- Exercise aim -
Set down, please, exactly the lines below that run from the line with "[132,163,178,172] Tutorial ->" to the line with "[238,509,259,521] && ->", both lines included.

BEGIN

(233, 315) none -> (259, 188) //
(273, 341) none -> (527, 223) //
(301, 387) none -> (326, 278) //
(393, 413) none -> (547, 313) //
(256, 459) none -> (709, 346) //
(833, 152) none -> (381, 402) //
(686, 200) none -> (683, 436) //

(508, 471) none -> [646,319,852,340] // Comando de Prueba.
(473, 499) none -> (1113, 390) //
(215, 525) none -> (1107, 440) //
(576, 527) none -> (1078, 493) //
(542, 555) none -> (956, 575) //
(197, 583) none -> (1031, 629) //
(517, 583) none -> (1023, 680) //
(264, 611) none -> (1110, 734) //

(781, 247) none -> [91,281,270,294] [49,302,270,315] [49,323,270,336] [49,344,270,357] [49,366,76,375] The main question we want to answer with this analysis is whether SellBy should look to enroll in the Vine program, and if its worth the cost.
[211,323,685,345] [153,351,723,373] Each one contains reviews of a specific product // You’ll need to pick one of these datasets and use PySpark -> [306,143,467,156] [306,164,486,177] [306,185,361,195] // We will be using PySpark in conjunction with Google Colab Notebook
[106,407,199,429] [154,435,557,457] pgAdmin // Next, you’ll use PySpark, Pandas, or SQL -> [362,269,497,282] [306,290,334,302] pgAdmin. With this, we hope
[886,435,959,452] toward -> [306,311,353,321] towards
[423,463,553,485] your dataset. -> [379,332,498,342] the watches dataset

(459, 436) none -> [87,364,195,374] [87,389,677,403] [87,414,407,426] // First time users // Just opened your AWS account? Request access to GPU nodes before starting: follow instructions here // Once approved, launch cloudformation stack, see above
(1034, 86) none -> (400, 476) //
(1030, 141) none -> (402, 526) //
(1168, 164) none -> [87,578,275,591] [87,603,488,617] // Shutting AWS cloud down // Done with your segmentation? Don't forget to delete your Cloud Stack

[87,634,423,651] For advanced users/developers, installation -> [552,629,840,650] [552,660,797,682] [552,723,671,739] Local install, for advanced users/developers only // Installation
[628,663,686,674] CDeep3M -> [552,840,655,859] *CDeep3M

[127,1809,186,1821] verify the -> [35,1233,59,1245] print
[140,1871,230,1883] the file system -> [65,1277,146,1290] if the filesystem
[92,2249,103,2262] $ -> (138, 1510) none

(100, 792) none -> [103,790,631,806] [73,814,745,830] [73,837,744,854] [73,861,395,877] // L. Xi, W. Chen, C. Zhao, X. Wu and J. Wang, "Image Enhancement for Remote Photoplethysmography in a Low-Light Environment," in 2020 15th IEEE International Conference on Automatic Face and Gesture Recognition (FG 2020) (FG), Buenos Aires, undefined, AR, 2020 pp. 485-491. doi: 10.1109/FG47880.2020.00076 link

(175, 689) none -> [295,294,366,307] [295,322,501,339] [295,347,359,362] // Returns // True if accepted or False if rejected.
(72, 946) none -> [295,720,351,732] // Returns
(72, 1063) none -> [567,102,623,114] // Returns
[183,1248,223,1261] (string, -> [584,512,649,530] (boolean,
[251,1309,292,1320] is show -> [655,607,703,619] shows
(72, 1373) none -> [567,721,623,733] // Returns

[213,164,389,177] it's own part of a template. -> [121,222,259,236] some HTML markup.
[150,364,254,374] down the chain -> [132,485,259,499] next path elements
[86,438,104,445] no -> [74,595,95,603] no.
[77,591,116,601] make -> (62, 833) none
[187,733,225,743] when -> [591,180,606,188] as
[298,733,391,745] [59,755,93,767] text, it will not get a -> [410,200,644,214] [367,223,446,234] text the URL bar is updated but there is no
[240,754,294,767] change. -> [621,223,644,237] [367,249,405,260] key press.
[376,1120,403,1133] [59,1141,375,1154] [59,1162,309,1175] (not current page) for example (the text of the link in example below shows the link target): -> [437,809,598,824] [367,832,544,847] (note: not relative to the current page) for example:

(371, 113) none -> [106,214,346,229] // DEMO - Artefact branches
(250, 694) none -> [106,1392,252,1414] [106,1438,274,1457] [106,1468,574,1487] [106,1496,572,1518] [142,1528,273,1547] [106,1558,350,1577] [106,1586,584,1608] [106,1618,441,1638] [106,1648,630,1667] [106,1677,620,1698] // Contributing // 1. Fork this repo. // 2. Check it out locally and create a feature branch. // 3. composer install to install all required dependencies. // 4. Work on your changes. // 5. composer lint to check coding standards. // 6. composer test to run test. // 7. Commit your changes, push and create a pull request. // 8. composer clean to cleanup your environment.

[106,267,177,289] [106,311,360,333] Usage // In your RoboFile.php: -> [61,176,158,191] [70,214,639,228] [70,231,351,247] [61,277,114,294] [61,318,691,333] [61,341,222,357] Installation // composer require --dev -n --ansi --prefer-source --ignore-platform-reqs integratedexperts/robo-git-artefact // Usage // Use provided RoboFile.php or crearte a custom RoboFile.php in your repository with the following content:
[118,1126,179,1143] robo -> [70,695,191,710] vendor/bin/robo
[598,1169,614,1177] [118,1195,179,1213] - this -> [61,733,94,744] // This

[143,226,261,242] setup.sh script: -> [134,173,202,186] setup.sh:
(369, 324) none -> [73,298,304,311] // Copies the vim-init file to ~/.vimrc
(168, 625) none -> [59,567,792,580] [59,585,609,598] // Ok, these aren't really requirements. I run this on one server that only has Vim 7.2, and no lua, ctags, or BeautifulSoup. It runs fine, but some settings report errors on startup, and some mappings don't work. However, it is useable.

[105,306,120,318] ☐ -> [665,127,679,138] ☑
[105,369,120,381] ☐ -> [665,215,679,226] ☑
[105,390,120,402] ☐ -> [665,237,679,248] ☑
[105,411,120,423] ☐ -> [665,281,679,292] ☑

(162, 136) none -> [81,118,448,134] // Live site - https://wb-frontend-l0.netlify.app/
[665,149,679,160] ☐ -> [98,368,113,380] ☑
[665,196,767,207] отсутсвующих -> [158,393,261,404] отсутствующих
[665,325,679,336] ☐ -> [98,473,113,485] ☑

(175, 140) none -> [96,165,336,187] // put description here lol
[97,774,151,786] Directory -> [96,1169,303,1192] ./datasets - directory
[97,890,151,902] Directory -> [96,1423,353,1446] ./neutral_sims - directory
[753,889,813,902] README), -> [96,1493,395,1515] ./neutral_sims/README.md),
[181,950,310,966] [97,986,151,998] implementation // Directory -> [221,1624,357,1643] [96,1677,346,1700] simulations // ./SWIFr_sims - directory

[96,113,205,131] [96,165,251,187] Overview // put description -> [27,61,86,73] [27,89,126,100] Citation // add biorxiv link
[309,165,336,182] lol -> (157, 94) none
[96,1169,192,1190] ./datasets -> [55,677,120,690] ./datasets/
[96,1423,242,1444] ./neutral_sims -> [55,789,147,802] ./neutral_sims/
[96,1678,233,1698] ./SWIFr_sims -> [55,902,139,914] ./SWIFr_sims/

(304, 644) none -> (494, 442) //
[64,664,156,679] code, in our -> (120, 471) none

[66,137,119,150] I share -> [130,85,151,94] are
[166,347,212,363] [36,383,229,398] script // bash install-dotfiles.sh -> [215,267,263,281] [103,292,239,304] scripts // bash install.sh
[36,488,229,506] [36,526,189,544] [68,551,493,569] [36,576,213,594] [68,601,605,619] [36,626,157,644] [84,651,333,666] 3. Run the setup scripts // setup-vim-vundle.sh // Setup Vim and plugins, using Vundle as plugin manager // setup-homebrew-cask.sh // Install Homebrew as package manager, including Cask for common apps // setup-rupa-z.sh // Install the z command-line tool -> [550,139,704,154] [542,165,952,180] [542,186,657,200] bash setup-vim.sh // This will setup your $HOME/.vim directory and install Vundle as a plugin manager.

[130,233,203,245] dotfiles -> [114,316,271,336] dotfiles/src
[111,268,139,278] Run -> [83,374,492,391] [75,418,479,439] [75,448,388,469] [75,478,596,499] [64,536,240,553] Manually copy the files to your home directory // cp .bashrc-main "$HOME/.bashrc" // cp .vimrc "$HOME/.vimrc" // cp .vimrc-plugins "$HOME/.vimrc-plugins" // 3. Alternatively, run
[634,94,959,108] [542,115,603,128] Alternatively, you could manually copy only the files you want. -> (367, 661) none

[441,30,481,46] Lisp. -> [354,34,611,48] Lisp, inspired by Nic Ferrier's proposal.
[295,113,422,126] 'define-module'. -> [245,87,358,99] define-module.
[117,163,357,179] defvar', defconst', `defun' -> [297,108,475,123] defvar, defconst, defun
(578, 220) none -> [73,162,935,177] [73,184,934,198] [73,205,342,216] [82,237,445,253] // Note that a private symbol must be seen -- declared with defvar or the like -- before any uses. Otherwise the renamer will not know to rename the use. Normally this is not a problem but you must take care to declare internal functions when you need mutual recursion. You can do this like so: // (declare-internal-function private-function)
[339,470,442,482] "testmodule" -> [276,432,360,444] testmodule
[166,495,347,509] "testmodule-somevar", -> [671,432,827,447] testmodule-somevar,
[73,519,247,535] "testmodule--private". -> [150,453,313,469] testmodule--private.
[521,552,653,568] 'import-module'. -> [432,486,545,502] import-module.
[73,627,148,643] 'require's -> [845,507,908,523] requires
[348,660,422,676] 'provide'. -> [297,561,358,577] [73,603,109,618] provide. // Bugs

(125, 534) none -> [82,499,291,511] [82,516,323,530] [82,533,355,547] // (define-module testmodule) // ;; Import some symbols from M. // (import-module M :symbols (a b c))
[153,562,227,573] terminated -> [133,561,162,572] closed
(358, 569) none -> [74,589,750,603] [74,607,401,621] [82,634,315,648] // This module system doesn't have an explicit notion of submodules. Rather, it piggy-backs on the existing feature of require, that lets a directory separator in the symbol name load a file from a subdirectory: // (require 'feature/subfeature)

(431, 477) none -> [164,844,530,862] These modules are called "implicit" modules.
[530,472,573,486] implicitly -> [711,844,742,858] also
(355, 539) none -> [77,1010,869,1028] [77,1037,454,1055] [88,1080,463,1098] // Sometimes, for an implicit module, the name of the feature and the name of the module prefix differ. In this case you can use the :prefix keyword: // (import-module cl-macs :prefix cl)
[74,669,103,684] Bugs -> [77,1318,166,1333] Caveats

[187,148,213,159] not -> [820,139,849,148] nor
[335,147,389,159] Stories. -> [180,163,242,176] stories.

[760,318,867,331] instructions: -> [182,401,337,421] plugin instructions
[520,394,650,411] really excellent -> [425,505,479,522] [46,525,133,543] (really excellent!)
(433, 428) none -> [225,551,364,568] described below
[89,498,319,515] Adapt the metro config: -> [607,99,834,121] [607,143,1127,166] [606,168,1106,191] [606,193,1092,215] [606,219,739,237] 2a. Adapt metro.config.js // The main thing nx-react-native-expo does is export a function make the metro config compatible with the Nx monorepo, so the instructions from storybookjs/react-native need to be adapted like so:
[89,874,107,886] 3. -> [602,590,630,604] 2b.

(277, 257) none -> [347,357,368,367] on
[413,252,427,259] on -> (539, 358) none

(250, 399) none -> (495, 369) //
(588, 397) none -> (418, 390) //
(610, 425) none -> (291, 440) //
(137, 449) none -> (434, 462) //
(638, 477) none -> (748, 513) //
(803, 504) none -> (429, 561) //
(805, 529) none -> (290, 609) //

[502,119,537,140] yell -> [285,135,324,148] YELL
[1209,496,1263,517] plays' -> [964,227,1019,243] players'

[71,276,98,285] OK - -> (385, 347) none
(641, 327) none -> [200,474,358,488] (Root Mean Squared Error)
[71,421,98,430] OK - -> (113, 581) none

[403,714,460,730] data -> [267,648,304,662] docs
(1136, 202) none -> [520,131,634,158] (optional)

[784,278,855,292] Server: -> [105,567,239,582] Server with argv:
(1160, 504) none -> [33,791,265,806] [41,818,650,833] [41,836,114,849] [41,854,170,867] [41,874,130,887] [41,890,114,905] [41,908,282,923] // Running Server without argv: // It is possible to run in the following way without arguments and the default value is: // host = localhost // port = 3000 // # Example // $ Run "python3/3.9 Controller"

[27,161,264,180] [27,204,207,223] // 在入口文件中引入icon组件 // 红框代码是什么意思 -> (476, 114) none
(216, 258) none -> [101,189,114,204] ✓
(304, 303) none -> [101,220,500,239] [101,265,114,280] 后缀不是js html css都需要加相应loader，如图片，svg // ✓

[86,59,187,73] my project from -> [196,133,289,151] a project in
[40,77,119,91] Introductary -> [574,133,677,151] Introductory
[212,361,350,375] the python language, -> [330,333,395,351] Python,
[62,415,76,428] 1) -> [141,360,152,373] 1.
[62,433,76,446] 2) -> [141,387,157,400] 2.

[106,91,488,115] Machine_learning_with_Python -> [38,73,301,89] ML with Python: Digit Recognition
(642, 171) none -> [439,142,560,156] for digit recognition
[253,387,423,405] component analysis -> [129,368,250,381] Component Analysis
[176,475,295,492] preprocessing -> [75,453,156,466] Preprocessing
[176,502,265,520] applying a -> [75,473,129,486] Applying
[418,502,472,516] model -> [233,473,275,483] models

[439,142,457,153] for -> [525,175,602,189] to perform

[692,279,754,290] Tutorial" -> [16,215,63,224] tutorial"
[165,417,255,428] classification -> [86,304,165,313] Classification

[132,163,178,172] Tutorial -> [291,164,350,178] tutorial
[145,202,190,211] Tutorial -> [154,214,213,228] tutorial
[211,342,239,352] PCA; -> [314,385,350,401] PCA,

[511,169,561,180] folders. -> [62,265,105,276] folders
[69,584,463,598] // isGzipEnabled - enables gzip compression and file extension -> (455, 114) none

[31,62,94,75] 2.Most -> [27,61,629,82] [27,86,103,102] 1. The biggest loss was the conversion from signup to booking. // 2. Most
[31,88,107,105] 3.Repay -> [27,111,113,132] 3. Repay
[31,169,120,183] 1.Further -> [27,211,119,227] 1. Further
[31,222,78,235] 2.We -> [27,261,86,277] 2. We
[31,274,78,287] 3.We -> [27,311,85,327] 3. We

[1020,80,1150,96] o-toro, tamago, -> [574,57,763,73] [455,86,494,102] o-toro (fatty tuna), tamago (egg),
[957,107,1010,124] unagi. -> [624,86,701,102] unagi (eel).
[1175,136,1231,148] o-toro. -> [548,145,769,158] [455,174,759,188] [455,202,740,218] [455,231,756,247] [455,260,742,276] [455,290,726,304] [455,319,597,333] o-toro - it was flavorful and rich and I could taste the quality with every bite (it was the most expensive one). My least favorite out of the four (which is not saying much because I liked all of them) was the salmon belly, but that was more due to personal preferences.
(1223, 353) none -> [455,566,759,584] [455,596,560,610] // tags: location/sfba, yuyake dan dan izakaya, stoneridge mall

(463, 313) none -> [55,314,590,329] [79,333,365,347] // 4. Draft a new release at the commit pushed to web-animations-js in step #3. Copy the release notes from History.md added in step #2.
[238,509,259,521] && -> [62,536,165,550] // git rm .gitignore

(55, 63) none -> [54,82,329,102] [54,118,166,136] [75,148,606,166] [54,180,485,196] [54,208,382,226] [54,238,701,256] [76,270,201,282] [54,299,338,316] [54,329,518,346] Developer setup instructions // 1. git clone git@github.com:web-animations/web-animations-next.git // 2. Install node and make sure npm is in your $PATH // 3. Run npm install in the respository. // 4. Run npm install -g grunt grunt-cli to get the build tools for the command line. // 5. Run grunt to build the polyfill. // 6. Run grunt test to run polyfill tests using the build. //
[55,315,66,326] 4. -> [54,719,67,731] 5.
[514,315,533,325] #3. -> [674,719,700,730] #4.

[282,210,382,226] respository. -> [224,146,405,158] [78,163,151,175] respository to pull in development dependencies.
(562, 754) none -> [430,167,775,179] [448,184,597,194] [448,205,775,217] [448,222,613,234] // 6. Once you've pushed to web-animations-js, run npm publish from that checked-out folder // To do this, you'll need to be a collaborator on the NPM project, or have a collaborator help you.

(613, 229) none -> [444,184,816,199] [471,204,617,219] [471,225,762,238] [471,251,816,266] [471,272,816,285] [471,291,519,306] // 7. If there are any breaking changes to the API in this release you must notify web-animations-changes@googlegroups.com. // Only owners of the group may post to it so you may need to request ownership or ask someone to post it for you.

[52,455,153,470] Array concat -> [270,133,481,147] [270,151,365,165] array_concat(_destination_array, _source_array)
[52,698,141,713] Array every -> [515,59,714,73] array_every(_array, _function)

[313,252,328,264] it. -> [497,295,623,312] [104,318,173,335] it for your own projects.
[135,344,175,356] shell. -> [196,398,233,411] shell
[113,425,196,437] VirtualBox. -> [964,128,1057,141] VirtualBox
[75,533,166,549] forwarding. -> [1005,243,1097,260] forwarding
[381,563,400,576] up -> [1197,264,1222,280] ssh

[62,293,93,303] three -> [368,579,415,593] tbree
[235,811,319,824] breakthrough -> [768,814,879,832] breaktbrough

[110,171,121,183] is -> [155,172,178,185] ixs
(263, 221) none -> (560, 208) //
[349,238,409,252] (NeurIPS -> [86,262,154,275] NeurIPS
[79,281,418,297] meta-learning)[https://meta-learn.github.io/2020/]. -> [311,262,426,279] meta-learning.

END

- Answer for this exercise -
[132,163,178,172] Tutorial -> [291,164,350,178] tutorial
[145,202,190,211] Tutorial -> [154,214,213,228] tutorial
[211,342,239,352] PCA; -> [314,385,350,401] PCA,

[511,169,561,180] folders. -> [62,265,105,276] folders
[69,584,463,598] // isGzipEnabled - enables gzip compression and file extension -> (455, 114) none

[31,62,94,75] 2.Most -> [27,61,629,82] [27,86,103,102] 1. The biggest loss was the conversion from signup to booking. // 2. Most
[31,88,107,105] 3.Repay -> [27,111,113,132] 3. Repay
[31,169,120,183] 1.Further -> [27,211,119,227] 1. Further
[31,222,78,235] 2.We -> [27,261,86,277] 2. We
[31,274,78,287] 3.We -> [27,311,85,327] 3. We

[1020,80,1150,96] o-toro, tamago, -> [574,57,763,73] [455,86,494,102] o-toro (fatty tuna), tamago (egg),
[957,107,1010,124] unagi. -> [624,86,701,102] unagi (eel).
[1175,136,1231,148] o-toro. -> [548,145,769,158] [455,174,759,188] [455,202,740,218] [455,231,756,247] [455,260,742,276] [455,290,726,304] [455,319,597,333] o-toro - it was flavorful and rich and I could taste the quality with every bite (it was the most expensive one). My least favorite out of the four (which is not saying much because I liked all of them) was the salmon belly, but that was more due to personal preferences.
(1223, 353) none -> [455,566,759,584] [455,596,560,610] // tags: location/sfba, yuyake dan dan izakaya, stoneridge mall

(463, 313) none -> [55,314,590,329] [79,333,365,347] // 4. Draft a new release at the commit pushed to web-animations-js in step #3. Copy the release notes from History.md added in step #2.
[238,509,259,521] && -> [62,536,165,550] // git rm .gitignore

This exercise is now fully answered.